Sejak awal Januari 2013, sampai saat ini, laporan dari sejumlah orang tua siswa, baik pada tingkat SD maupun SMP terus mengalir ke Kantor Ombudsman RI Perwakilan NTB. Laporan warga mengeluhkan bermunculannya berbagai jenis pungutan yang diterbitkan oleh pihak sekolah kepada orang tua siswa.
Menurut dia, jenis pungutan yang marak rata-rata dilakukan dengan beberapa alasan, antara lain uang fotokopi soal-soal latihan ujian, uang biaya tambahan pengayaan pelajaran, uang les tambahan, uang phas foto siswa, bahkan uang perpisahan siswa.
"Sementara besaran pungutan terhadap siswa pada masing-masing sekolah bervariasi, mulai dari Rp100.000 hingga Rp 350.000 per siswa," katanya.
Cara atau modus melakukan pungutan juga bermacam-macam, kata dia, antara lain ada yang dilakukan secara terbuka melalui surat edaran kepala sekolah, hingga imbauan secara lisan oleh guru dan kepala sekolah kepada siswa. Ada beberapa praktik pungutan liar yang melibatkan komite sekolah, dan ada juga ada yang dilakukan tanpa melibatkan komite sekolah.
Adhar mengatakan, dalam pengamatan yang dilakukan oleh Ombudsman RI Perwakilan NTB, bermunculannya berbagai bentuk pungutan liar ini lebih banyak disebabkan oleh minimnya pembinaan dari atasan, dari para pengelola sekolah, yakni Kepala Dinas Pendidikan Pemuda dan Olah Raga kepada para kepala sekolah.
"Saya melihat ada kecenderungan, karena para kepala dinas merasa tidak memiliki terobosan yang baik untuk mencegah terjadinya pungutan liar, maka kebijakan yang diambil adalah kebijakan yang tidak jelas, bahkan cenderung tutup mata dan pura-pura tidak tahu," katanya.
Hal ini ditandai dengan semakin banyaknya praktik pungutan liar yang terjadi tetapi tidak identik dengan perbaikan pengawasan terhadap para sekolah.
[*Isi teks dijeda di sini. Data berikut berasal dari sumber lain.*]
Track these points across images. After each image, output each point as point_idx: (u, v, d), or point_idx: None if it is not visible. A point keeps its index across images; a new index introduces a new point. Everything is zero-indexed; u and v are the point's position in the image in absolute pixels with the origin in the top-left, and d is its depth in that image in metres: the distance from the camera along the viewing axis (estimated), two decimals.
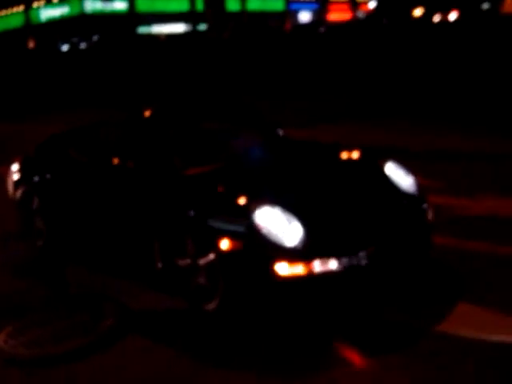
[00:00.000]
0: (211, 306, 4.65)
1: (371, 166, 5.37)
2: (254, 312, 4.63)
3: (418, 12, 59.12)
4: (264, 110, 9.84)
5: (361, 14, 63.29)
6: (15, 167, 6.93)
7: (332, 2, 64.97)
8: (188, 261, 4.81)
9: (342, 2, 65.98)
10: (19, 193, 6.77)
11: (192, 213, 4.72)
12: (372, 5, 63.68)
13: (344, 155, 5.61)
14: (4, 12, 52.68)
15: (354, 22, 43.72)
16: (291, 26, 51.46)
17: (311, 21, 59.37)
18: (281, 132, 6.41)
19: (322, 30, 36.93)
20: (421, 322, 4.49)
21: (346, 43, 21.23)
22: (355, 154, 5.59)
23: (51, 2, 48.69)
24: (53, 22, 48.46)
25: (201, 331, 4.62)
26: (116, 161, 5.66)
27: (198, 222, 4.66)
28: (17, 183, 6.84)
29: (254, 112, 6.64)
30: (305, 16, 62.19)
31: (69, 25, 46.35)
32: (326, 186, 5.00)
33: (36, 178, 6.59)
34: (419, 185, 5.25)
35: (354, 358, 4.26)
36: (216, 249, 4.50)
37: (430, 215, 5.06)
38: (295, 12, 61.25)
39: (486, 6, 57.61)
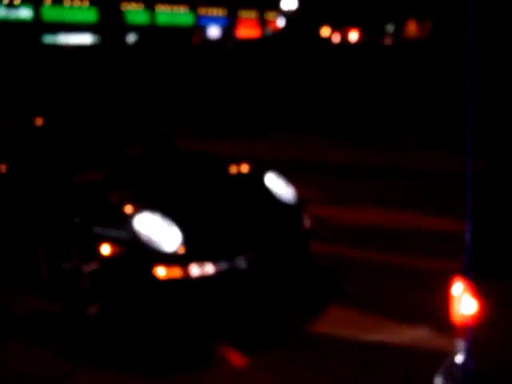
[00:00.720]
0: (93, 310, 4.76)
1: (253, 177, 5.64)
2: (135, 315, 4.76)
3: (325, 32, 60.56)
4: (161, 121, 10.04)
5: (268, 31, 64.37)
6: None
7: (241, 19, 65.81)
8: (72, 266, 4.90)
9: (251, 19, 66.93)
10: None
11: (77, 219, 4.84)
12: (280, 23, 64.97)
13: (228, 167, 5.86)
14: None
15: (260, 40, 44.49)
16: (199, 41, 51.79)
17: (220, 36, 59.94)
18: (172, 143, 6.59)
19: (229, 45, 37.40)
20: (297, 323, 4.77)
21: (251, 59, 21.64)
22: (239, 166, 5.85)
23: None
24: None
25: (80, 334, 4.72)
26: (3, 168, 5.69)
27: (83, 228, 4.78)
28: None
29: (146, 123, 6.81)
30: (214, 31, 62.68)
31: None
32: (208, 195, 5.22)
33: None
34: (298, 195, 5.55)
35: (233, 357, 4.47)
36: (98, 254, 4.63)
37: (307, 223, 5.35)
38: (204, 27, 61.63)
39: (390, 28, 59.66)
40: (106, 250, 4.59)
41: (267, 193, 5.42)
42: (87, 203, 4.99)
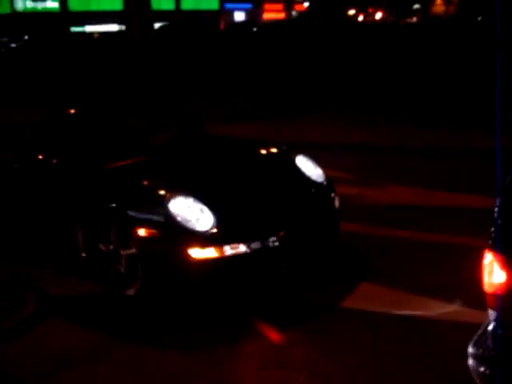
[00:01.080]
0: (131, 290, 4.93)
1: (283, 160, 5.77)
2: (171, 294, 4.92)
3: (352, 12, 60.24)
4: (193, 106, 10.16)
5: (295, 13, 64.11)
6: None
7: (267, 2, 65.61)
8: (109, 249, 5.08)
9: (277, 2, 66.69)
10: None
11: (113, 204, 5.01)
12: (306, 4, 64.64)
13: (259, 150, 5.99)
14: None
15: (285, 21, 44.29)
16: (225, 25, 51.80)
17: (245, 20, 59.85)
18: (202, 128, 6.73)
19: (254, 28, 37.29)
20: (329, 300, 4.90)
21: (276, 41, 21.62)
22: (269, 149, 5.98)
23: None
24: None
25: (117, 314, 4.92)
26: (40, 157, 5.86)
27: (119, 212, 4.95)
28: None
29: (176, 109, 6.96)
30: (239, 16, 62.63)
31: None
32: (240, 178, 5.37)
33: None
34: (327, 176, 5.66)
35: (269, 332, 4.63)
36: (135, 237, 4.79)
37: (336, 203, 5.47)
38: (230, 12, 61.62)
39: (417, 7, 59.09)
40: (141, 232, 4.75)
41: (297, 174, 5.54)
42: (123, 188, 5.16)
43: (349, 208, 6.13)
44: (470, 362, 2.90)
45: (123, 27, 41.55)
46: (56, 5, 48.15)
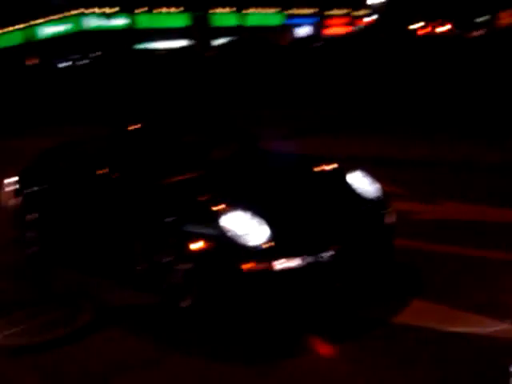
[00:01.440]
0: (186, 302, 5.05)
1: (339, 175, 5.82)
2: (224, 307, 5.01)
3: (414, 25, 59.48)
4: (253, 120, 10.28)
5: (357, 28, 63.85)
6: (11, 179, 7.38)
7: (330, 17, 65.62)
8: (165, 262, 5.22)
9: (340, 17, 66.63)
10: (16, 203, 7.21)
11: (170, 218, 5.15)
12: (369, 19, 64.31)
13: (315, 165, 6.05)
14: (6, 29, 53.30)
15: (350, 36, 44.08)
16: (288, 40, 52.01)
17: (308, 35, 59.95)
18: (259, 143, 6.85)
19: (318, 43, 37.25)
20: (382, 315, 4.91)
21: (340, 56, 21.56)
22: (326, 165, 6.04)
23: (51, 20, 49.27)
24: (52, 39, 48.99)
25: (172, 325, 5.08)
26: (102, 172, 6.07)
27: (175, 226, 5.09)
28: (14, 194, 7.29)
29: (234, 126, 7.12)
30: (303, 30, 62.79)
31: (68, 42, 46.89)
32: (296, 193, 5.45)
33: (30, 189, 7.04)
34: (384, 191, 5.70)
35: (321, 347, 4.68)
36: (190, 251, 4.92)
37: (392, 219, 5.49)
38: (293, 26, 61.85)
39: (482, 20, 57.98)
40: (197, 246, 4.87)
41: (352, 189, 5.58)
42: (180, 202, 5.30)
43: (405, 223, 6.12)
44: None
45: (186, 43, 42.33)
46: (125, 22, 49.30)
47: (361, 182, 5.70)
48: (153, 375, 4.32)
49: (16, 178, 7.37)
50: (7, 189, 7.37)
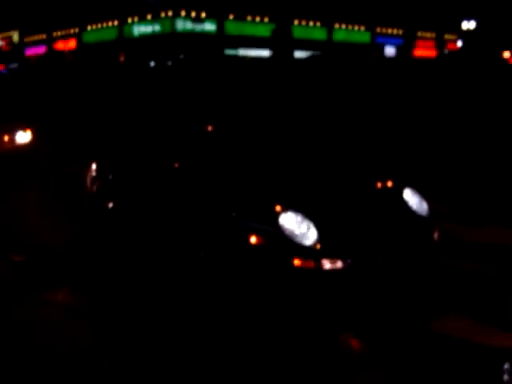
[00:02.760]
0: (241, 291, 5.53)
1: (391, 191, 6.21)
2: (274, 300, 5.45)
3: (506, 55, 58.47)
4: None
5: (446, 52, 63.20)
6: (94, 166, 8.05)
7: (419, 38, 65.20)
8: (225, 252, 5.70)
9: (429, 39, 66.11)
10: (95, 187, 7.88)
11: (234, 213, 5.66)
12: (459, 44, 63.57)
13: (369, 180, 6.44)
14: (98, 26, 55.12)
15: (435, 60, 43.71)
16: (375, 58, 51.93)
17: (395, 55, 59.77)
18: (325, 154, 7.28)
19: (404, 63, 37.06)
20: (418, 323, 5.26)
21: (423, 77, 21.47)
22: (379, 180, 6.43)
23: (145, 19, 50.72)
24: (143, 38, 50.45)
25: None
26: (176, 165, 6.62)
27: (238, 220, 5.59)
28: (93, 180, 7.96)
29: (304, 133, 7.60)
30: (390, 50, 62.61)
31: (158, 42, 48.22)
32: (347, 202, 5.88)
33: (110, 176, 7.69)
34: (432, 210, 6.03)
35: (355, 346, 5.08)
36: (249, 244, 5.41)
37: (437, 237, 5.83)
38: (381, 46, 61.72)
39: None
40: (254, 240, 5.36)
41: (402, 205, 5.96)
42: (243, 200, 5.81)
43: (450, 243, 6.45)
44: (505, 377, 3.21)
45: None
46: (213, 28, 50.34)
47: (411, 199, 6.06)
48: None
49: (95, 166, 8.03)
50: (92, 172, 8.06)
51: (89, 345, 4.65)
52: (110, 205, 7.59)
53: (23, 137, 13.07)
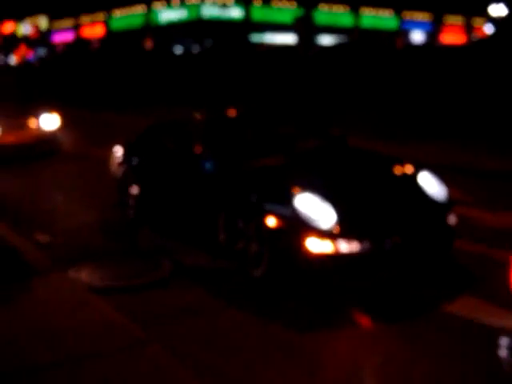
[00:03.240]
0: (258, 272, 5.67)
1: (408, 174, 6.25)
2: (292, 279, 5.59)
3: None
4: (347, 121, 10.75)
5: (475, 38, 62.44)
6: (119, 151, 8.24)
7: (446, 24, 64.53)
8: (244, 235, 5.85)
9: (457, 25, 65.40)
10: (120, 171, 8.08)
11: (253, 196, 5.78)
12: (489, 29, 62.78)
13: (388, 164, 6.50)
14: (124, 11, 55.39)
15: (465, 46, 43.19)
16: (402, 45, 51.61)
17: (424, 41, 59.24)
18: (345, 140, 7.37)
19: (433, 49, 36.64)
20: (433, 304, 5.33)
21: (452, 65, 21.33)
22: (398, 164, 6.48)
23: (171, 5, 50.91)
24: (170, 25, 50.67)
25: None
26: (198, 150, 6.75)
27: (257, 203, 5.70)
28: (119, 164, 8.16)
29: (323, 122, 7.71)
30: (417, 36, 62.08)
31: (185, 28, 48.42)
32: (366, 185, 5.93)
33: (134, 160, 7.87)
34: (449, 194, 6.11)
35: (366, 322, 5.19)
36: (266, 227, 5.52)
37: (452, 220, 5.91)
38: (408, 31, 61.22)
39: None
40: (272, 223, 5.46)
41: (419, 188, 6.01)
42: (263, 184, 5.92)
43: (467, 228, 6.51)
44: (503, 352, 3.27)
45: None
46: (240, 14, 50.38)
47: (428, 183, 6.12)
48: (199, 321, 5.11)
49: (121, 150, 8.22)
50: (116, 157, 8.25)
51: (108, 321, 4.82)
52: (135, 189, 7.78)
53: (49, 120, 13.33)
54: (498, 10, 58.43)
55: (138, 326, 4.72)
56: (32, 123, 13.09)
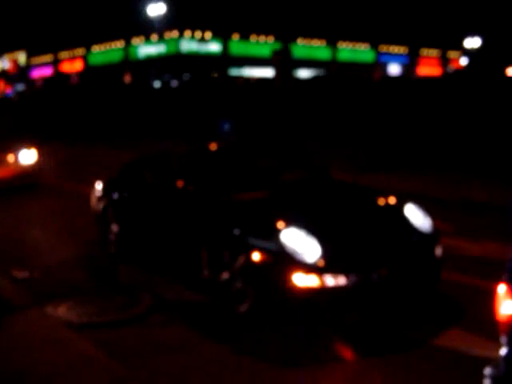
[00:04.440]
0: (243, 307, 5.56)
1: (394, 207, 6.22)
2: (278, 314, 5.44)
3: (510, 72, 58.43)
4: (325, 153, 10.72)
5: (450, 69, 63.43)
6: (98, 186, 8.16)
7: (422, 57, 65.55)
8: (228, 270, 5.75)
9: (433, 58, 66.46)
10: (100, 206, 7.97)
11: (235, 231, 5.69)
12: (464, 61, 63.80)
13: (372, 196, 6.46)
14: (104, 46, 55.63)
15: (441, 78, 43.88)
16: (379, 77, 52.25)
17: (400, 73, 60.04)
18: (328, 173, 7.33)
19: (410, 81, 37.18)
20: (419, 337, 5.23)
21: (428, 95, 21.65)
22: (382, 196, 6.44)
23: (149, 40, 51.21)
24: (149, 60, 50.94)
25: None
26: (180, 184, 6.68)
27: (240, 238, 5.62)
28: (99, 198, 8.06)
29: (305, 154, 7.67)
30: (394, 68, 62.95)
31: (163, 63, 48.67)
32: (350, 219, 5.86)
33: (115, 195, 7.77)
34: (434, 225, 6.06)
35: (352, 356, 5.08)
36: (250, 261, 5.43)
37: (439, 252, 5.85)
38: (384, 64, 62.08)
39: None
40: (256, 257, 5.37)
41: (405, 221, 5.96)
42: (246, 217, 5.83)
43: (451, 258, 6.46)
44: (487, 382, 3.23)
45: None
46: (218, 48, 50.75)
47: (413, 215, 6.07)
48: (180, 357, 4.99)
49: (101, 185, 8.13)
50: (96, 192, 8.15)
51: (88, 358, 4.70)
52: (115, 224, 7.67)
53: (28, 155, 13.22)
54: (472, 43, 59.48)
55: (117, 362, 4.61)
56: (10, 158, 12.97)
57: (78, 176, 15.01)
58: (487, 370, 3.27)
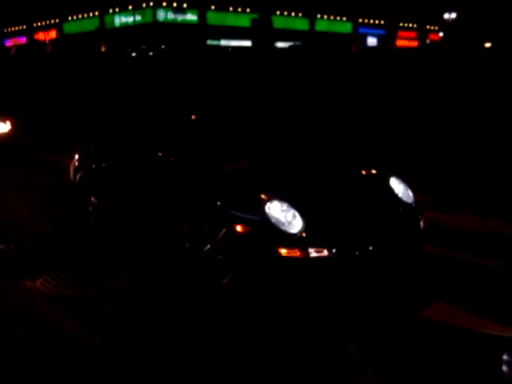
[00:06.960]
0: (226, 279, 5.50)
1: (377, 179, 6.18)
2: (259, 286, 5.39)
3: (487, 45, 58.55)
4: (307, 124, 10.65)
5: (427, 42, 63.41)
6: (76, 156, 7.97)
7: (400, 29, 65.38)
8: (210, 242, 5.66)
9: (411, 30, 66.33)
10: (78, 177, 7.80)
11: (218, 202, 5.59)
12: (440, 34, 63.84)
13: (357, 169, 6.42)
14: (80, 16, 54.81)
15: (417, 50, 43.81)
16: (356, 48, 52.11)
17: (377, 45, 59.89)
18: (312, 144, 7.24)
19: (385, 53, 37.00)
20: (404, 310, 5.24)
21: (403, 67, 21.55)
22: (366, 169, 6.40)
23: (126, 10, 50.45)
24: (125, 28, 50.20)
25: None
26: (161, 154, 6.55)
27: (223, 209, 5.53)
28: (76, 169, 7.88)
29: (290, 125, 7.57)
30: (372, 41, 62.75)
31: (140, 32, 47.99)
32: (334, 191, 5.82)
33: (93, 165, 7.60)
34: (417, 198, 6.02)
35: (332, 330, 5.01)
36: (234, 233, 5.35)
37: (422, 224, 5.82)
38: (362, 36, 61.85)
39: None
40: (239, 229, 5.30)
41: (388, 193, 5.92)
42: (229, 189, 5.74)
43: (432, 230, 6.48)
44: (504, 368, 3.21)
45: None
46: (195, 18, 50.15)
47: (397, 188, 6.04)
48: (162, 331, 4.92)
49: (77, 156, 7.96)
50: (74, 162, 7.98)
51: (66, 331, 4.62)
52: (93, 196, 7.53)
53: (2, 127, 12.95)
54: (449, 16, 59.40)
55: (96, 336, 4.54)
56: None
57: (53, 146, 14.78)
58: (505, 356, 3.24)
"Adalah sikap yang kurang 'fair' jika membiarkan para kepala sekolah menyelesaiakan sendiri persoalan kesulitan anggaran sekolah menjelang pelaksanaan ujian nasional dengan membiarkan para kepala sekolah terpaksa melakukan aksi pungutan kepada para orang tua siswa," ujarnya.
Menurut dia, masalah ini merupakan pertanda bahwa politik pendidikan pada level kota dan kabupaten di NTB masih sangat parsial dan belum terlalu fokus pada ide-ide pelaksanaan pendidikan yang bersih dari praktik pungutan liar.
"Oleh sebab itu diimbau kepada pemerintah kota dan kabupaten melalui Kepala Dinas Pendidikan Pemuda dan Olah Raga untuk meningkatkan pengawasannya kepada para pengelola sekolah," kata Adhar Hakim.